There is a part of me . . . however hidden . . . however small . . . that does not Believe !
This part of me is resistant to letting go of the old ways of thinking . . . the old ways of doing.
It is the shadow part of my mind . . . my EGO based
. . . self-defeating Mind Chatter.
Over time, this Mind Chatter has been exposed and its power has diminished, and as a result it is now fighting to survive . . . it is holding on for dear life.
It has learned to disguise itself and it is now cleverly hidden as it is lurking in the secluded corners of my Being . . . waiting to exert its camouflaged rebellious power.

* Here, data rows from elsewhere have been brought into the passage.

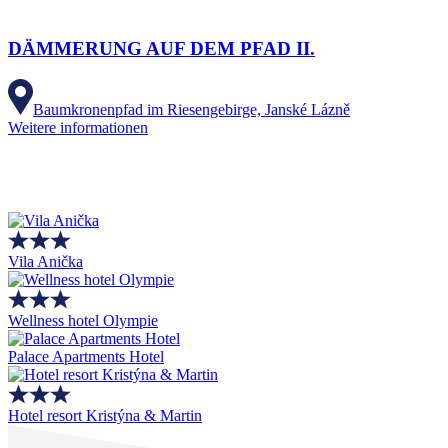
DÄMMERUNG AUF DEM PFAD II.
Baumkronenpfad im Riesengebirge, Janské Lázně
Weitere informationen
Vila Anička
Wellness hotel Olympie
Palace Apartments Hotel
Hotel resort Kristýna & Martin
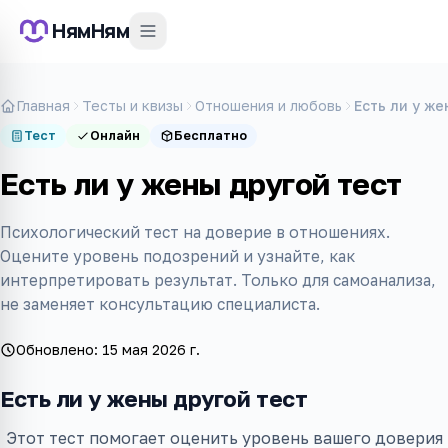
НямНям
Главная
Тесты и квизы
Отношения и любовь
Есть ли у же
Тест
Онлайн
Бесплатно
Есть ли у жены другой тест
Психологический тест на доверие в отношениях.
Оцените уровень подозрений и узнайте, как
интерпретировать результат. Только для самоанализа,
не заменяет консультацию специалиста.
Обновлено:
15 мая 2026 г.
Есть ли у жены другой тест
Этот тест помогает оценить уровень вашего доверия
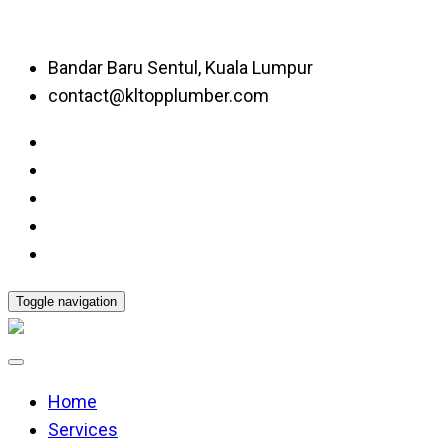
Bandar Baru Sentul, Kuala Lumpur
contact@kltopplumber.com
Toggle navigation
Home
Services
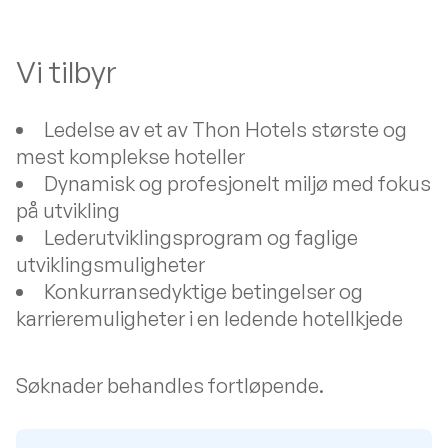
Vi tilbyr
Ledelse av et av Thon Hotels største og
mest komplekse hoteller
Dynamisk og profesjonelt miljø med fokus
på utvikling
Lederutviklingsprogram og faglige
utviklingsmuligheter
Konkurransedyktige betingelser og
karrieremuligheter i en ledende hotellkjede
Søknader behandles fortløpende.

I know it is there . . . I may not always see it . . . but I am increasingly learning to recognize the traces of its presence.

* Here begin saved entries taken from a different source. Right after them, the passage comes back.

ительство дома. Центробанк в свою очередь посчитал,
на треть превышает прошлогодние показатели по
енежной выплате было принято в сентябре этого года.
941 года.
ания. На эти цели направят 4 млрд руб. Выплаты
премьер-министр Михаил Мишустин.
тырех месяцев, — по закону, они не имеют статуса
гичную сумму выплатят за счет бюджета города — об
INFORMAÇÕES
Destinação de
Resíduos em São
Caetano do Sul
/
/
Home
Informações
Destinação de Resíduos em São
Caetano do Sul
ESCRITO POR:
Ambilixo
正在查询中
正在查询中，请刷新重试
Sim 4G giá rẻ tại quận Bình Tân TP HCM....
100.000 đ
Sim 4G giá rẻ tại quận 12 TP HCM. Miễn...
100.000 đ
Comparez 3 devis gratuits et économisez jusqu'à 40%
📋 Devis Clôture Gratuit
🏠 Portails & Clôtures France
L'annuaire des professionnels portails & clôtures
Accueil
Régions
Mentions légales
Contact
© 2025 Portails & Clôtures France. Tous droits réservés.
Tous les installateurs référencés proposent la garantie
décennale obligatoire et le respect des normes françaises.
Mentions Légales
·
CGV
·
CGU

I accept it and embrace it as a part of my humanness in this moment.
I observe it . . . but I give it no power . . . I give it no home . . . because I see that it is lying to me.
I no longer want this dis-believe . . . this lie
. . . to block my path.
Instead, I would like the Experience of moving through each day in full Allowance of my Truth . . .
in full Allowance of total, uncompromising, steadfast Believe !
I now Surrender to this truth . . . and I Surrender to Spirit.
I eagerly collect any residuals of dis-believe within my Being and I lovingly ‘Hand it Over’ to Spirit.
Thy Will be done . . . please take It and do with It . . . according to my Highest Good . . . and please teach me ‘What I Need To Know’, ‘What I Must Do’, or ‘What I Must Become’ in order for this self-imposed limitation to be dissolved.
Thank you . . . You are loved !
I am now Free to Believe fully and whole-heartedly
. . . and I choose it !
It is my path . . . it is what I would like to experience in my life . . .
I’ve come so far . . . I am on the right path . . .
and there is so much good to come.
I Know it . . . I Feel it . . . I Anticipate it ! All Is Well.